Go through the listing and pick out each line with the word "العام" in it.
■ ■ ■ ■ ■
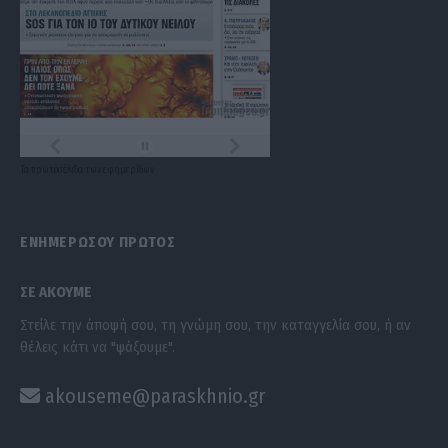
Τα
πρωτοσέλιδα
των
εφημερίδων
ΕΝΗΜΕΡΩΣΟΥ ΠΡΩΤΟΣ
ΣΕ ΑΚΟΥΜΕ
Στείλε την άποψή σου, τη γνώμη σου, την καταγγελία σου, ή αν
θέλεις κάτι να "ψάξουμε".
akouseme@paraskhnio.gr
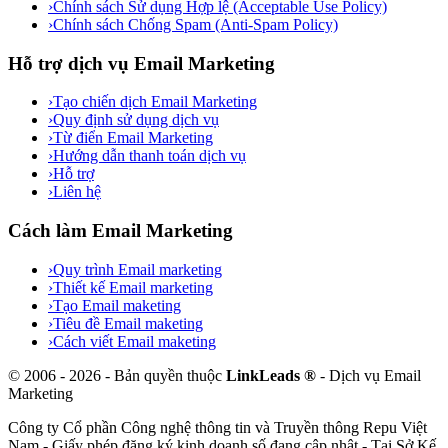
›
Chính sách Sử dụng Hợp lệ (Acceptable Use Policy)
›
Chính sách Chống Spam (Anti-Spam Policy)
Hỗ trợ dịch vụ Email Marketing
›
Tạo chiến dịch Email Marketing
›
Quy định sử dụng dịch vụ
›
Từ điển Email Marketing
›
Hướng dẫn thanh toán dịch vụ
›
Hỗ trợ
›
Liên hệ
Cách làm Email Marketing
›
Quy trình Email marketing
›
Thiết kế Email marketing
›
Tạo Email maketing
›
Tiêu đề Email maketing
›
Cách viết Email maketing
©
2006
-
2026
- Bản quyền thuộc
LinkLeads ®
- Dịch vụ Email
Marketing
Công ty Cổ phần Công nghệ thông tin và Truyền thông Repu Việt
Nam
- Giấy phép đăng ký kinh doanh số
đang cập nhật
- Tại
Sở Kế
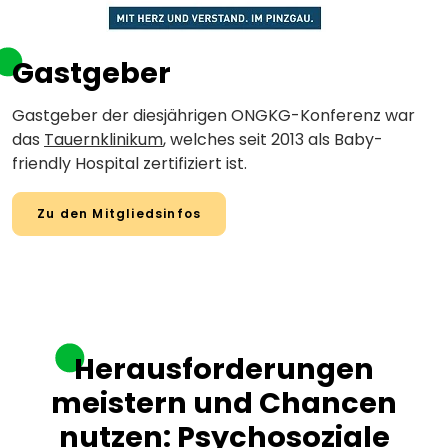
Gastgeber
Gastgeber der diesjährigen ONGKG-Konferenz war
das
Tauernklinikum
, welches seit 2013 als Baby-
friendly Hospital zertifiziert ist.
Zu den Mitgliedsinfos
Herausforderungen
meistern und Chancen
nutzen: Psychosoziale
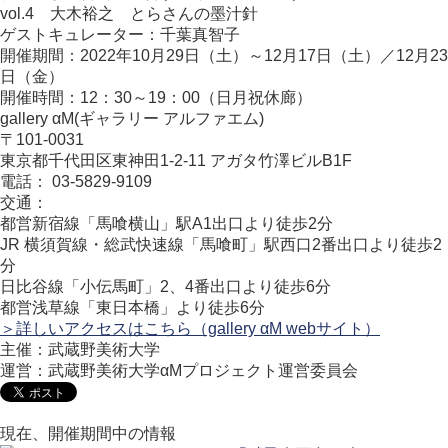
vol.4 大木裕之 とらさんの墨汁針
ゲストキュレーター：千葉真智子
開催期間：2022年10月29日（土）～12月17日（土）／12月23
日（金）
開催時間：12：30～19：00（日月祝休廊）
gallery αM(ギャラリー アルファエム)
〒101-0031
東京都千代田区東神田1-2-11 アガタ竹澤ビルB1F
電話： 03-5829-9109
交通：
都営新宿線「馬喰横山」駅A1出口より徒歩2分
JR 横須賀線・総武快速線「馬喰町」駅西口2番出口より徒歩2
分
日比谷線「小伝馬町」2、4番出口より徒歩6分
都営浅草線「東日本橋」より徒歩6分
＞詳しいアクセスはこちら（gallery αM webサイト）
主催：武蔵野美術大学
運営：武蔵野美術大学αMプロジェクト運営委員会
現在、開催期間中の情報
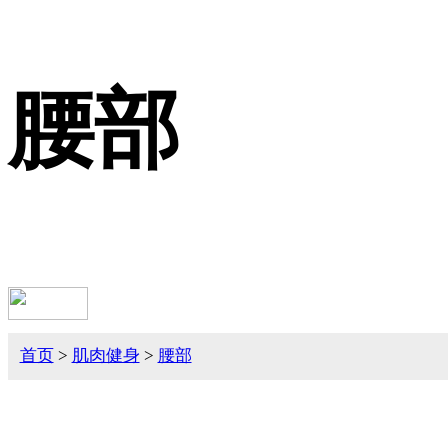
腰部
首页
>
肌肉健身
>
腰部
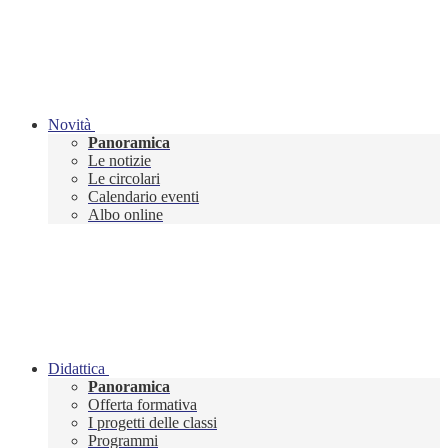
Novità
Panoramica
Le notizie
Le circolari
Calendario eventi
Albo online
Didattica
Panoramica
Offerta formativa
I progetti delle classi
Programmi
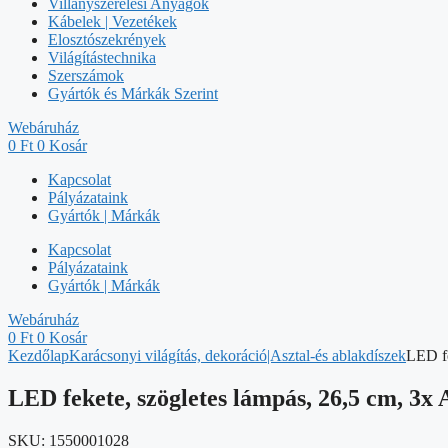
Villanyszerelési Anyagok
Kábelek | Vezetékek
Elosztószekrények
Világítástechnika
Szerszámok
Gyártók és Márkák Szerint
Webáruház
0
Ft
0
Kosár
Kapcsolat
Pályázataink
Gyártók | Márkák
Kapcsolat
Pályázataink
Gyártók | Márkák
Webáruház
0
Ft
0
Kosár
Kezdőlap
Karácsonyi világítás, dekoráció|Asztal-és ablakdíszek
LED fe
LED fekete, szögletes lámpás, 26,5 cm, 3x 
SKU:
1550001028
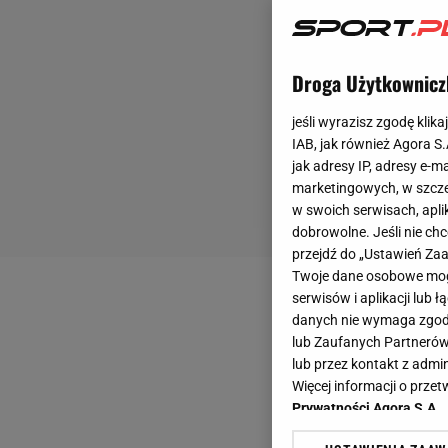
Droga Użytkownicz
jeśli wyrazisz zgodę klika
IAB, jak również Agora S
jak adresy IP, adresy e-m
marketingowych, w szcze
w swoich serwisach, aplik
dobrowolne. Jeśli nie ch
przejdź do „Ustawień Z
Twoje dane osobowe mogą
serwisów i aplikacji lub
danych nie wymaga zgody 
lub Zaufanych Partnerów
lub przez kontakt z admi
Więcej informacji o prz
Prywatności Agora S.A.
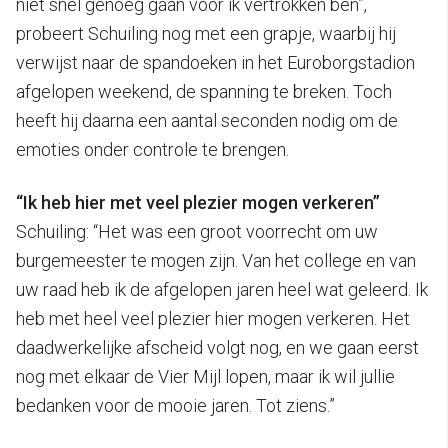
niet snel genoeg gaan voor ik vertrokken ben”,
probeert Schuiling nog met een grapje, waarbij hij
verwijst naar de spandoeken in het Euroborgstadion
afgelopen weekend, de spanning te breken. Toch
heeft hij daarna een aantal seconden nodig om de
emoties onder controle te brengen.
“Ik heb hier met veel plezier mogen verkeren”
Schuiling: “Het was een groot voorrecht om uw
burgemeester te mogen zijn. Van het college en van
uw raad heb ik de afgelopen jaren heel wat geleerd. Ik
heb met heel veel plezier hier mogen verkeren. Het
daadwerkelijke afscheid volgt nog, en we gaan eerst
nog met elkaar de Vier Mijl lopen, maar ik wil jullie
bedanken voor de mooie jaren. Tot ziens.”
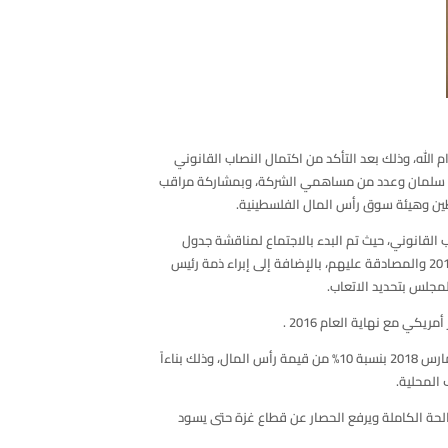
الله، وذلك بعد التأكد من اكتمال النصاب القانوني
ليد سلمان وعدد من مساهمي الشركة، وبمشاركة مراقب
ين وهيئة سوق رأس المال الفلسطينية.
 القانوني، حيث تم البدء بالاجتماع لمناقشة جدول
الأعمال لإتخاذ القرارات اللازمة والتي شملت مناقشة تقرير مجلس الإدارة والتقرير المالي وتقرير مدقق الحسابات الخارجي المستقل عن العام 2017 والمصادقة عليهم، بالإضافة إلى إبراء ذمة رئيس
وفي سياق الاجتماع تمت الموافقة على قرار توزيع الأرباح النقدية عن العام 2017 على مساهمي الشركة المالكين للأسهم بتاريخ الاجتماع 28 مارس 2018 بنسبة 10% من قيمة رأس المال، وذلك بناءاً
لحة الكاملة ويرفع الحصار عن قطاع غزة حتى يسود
■ ■ ■ ■ ■
EXERCISE SOLUTION:
الأعمال لإتخاذ القرارات اللازمة والتي شملت مناقشة تقرير مجلس الإدارة والتقرير المالي وتقرير مدقق الحسابات الخارجي المستقل عن العام 2017 والمصادقة عليهم، بالإضافة إلى إبراء ذمة رئيس
وفي سياق الاجتماع تمت الموافقة على قرار توزيع الأرباح النقدية عن العام 2017 على مساهمي الشركة المالكين للأسهم بتاريخ الاجتماع 28 مارس 2018 بنسبة 10% من قيمة رأس المال، وذلك بناءاً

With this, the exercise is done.